教員の芽を育てる やりがいと楽しさを伝えて(中)

全国の小・中学校で教員不足が広がり、一部自治体では年度当初に授業ができないなどの事態も発生している。背景には、教員志望者の減少に伴う臨時的任用教員(臨任)の不足などがあり、解決の糸口は見えづらい。そんな中、各地の小・中・高校や大学、教育委員会では、教員志望者を増やそうと懸命の取り組みも行われている。教員志望者と学校教育現場をつなぎ、仕事のやりがいや意義に気付かせる千葉大学の取り組みを取材した。




全国の中でも、千葉県の教員不足は深刻だ。

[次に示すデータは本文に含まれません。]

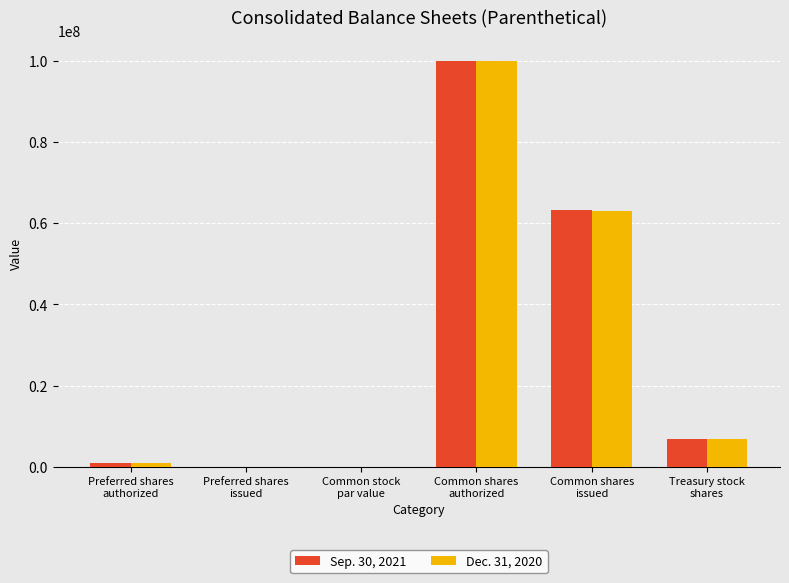

What is the sum of all Sep. 30, 2021 values?

171056000.0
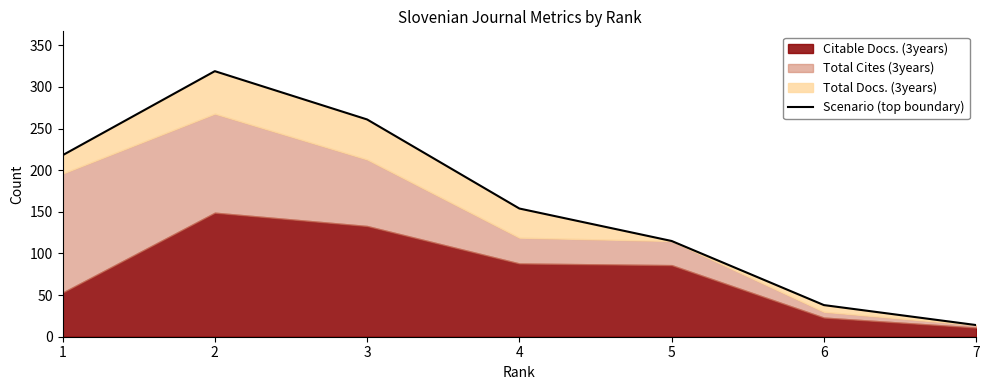

At which category does the chart reach its minimum across all series?

7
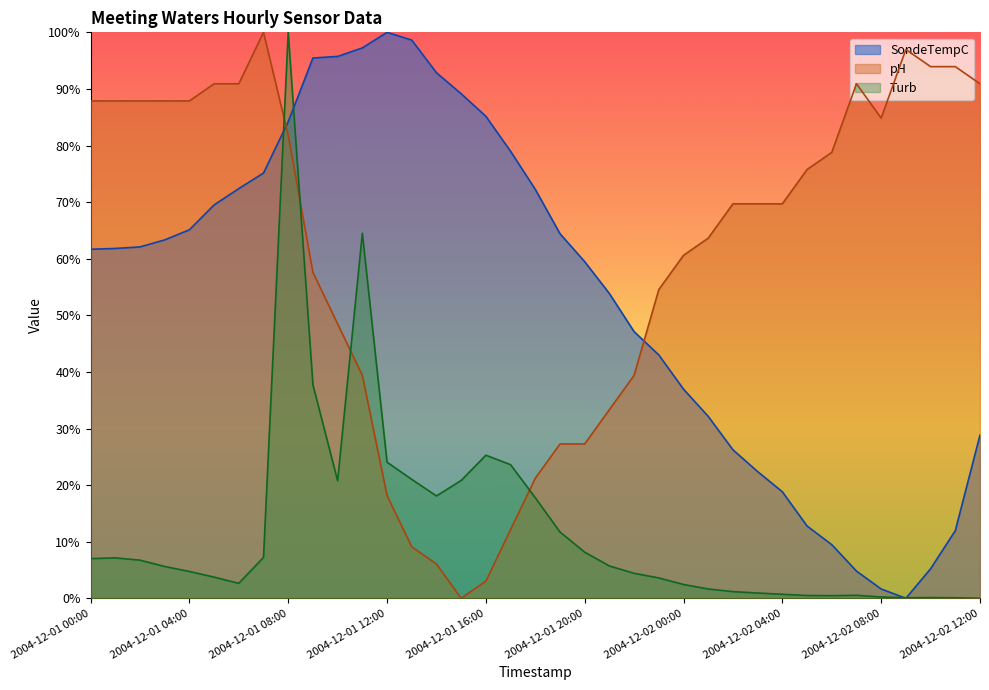

Which series changed the most between 2004-12-01 21:00 and 2004-12-02 08:00?

SondeTempC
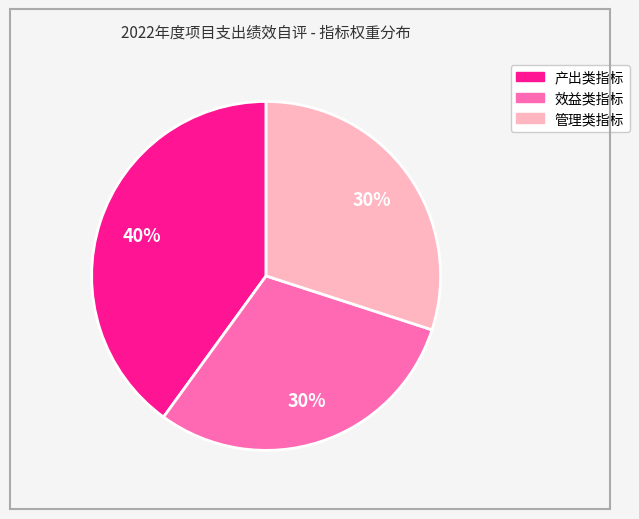

To the nearest percent, what percentage of the pie is 产出类指标?

40%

千葉県教委によると、2018年5月1日時点で未配置となっていた教員数は105人(千葉市を除く)に上る。県教委では、1講師登録可能な年齢を65歳まで引き上げるなどの対策を講じてはいるが、抜本的な状況改善には至っていない。

そうした中で注目されるのは、県に多くの教員を輩出する千葉大学教育学部の取り組みだ。「理論と実践の往還型教育実習」という同学独自のプログラムで、教員志望の学生が学内で理論を学びながら、並行する形で現場を体験するなどして、教職のやりがいや楽しさを実感している。